Please return, word for word, the lines of the listing that start with the line containing "Does any single" and go on through the line containing "True or false: x", including both of those lines. Leave the pictures out of your answer.

Record excerpts >>
Start of Block

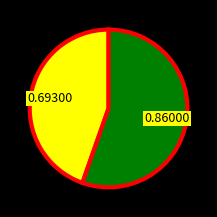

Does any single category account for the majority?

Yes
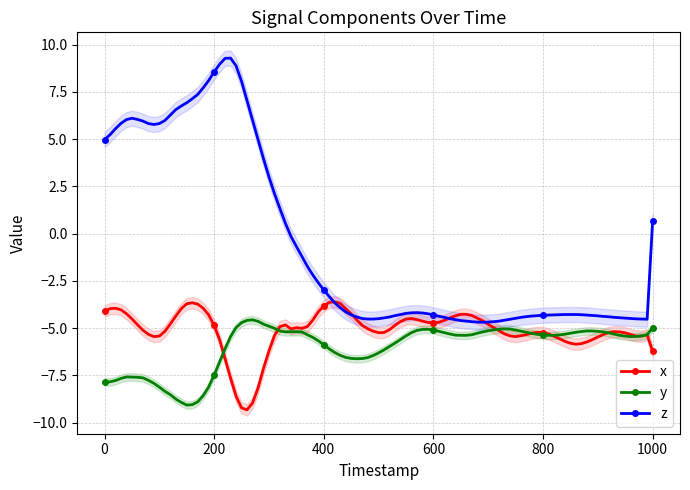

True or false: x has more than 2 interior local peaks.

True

End of Block
Start of Block

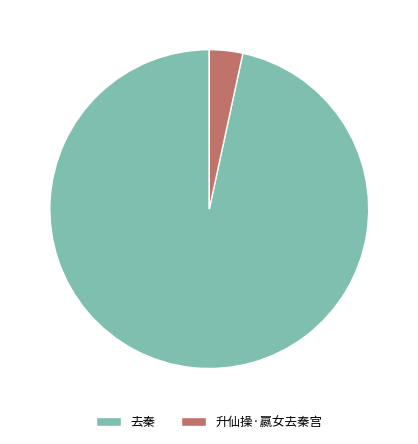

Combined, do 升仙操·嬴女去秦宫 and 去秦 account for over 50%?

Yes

End of Block
Start of Block

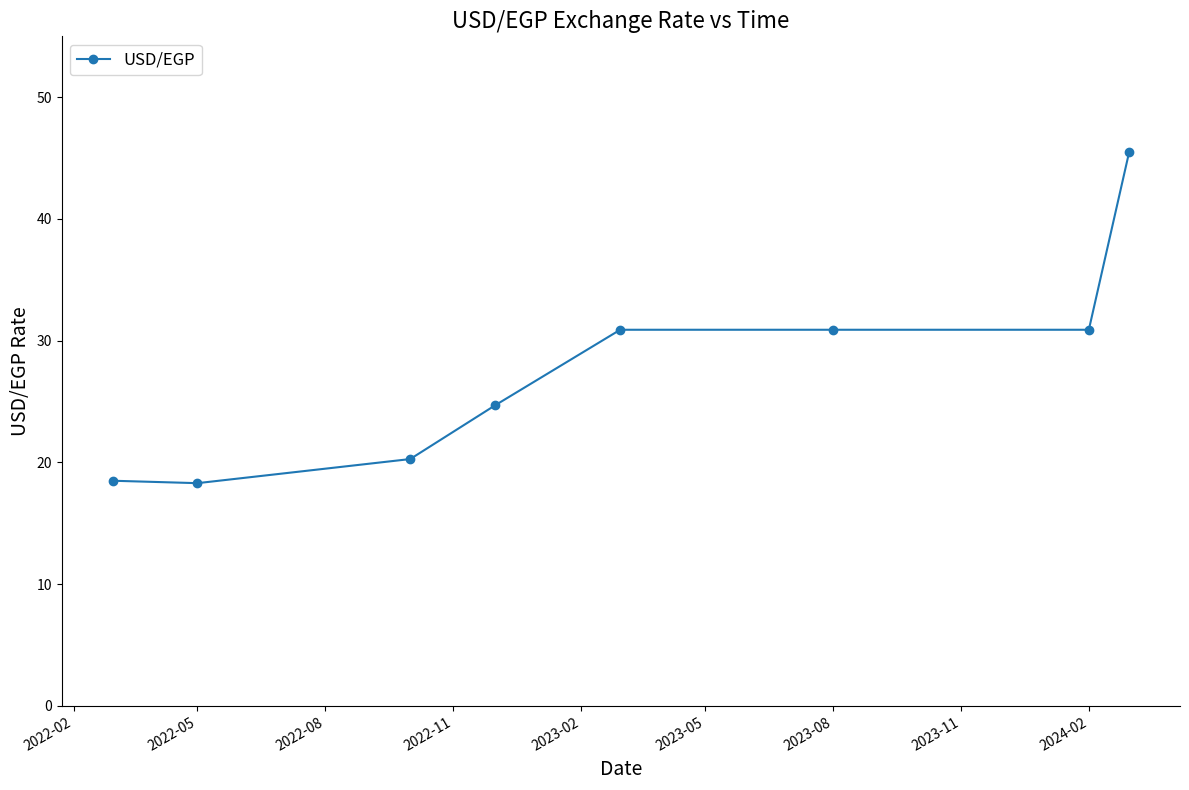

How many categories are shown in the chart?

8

End of Block

Result >>
Does any single category account for the majority?

Yes

True or false: x has more than 2 interior local peaks.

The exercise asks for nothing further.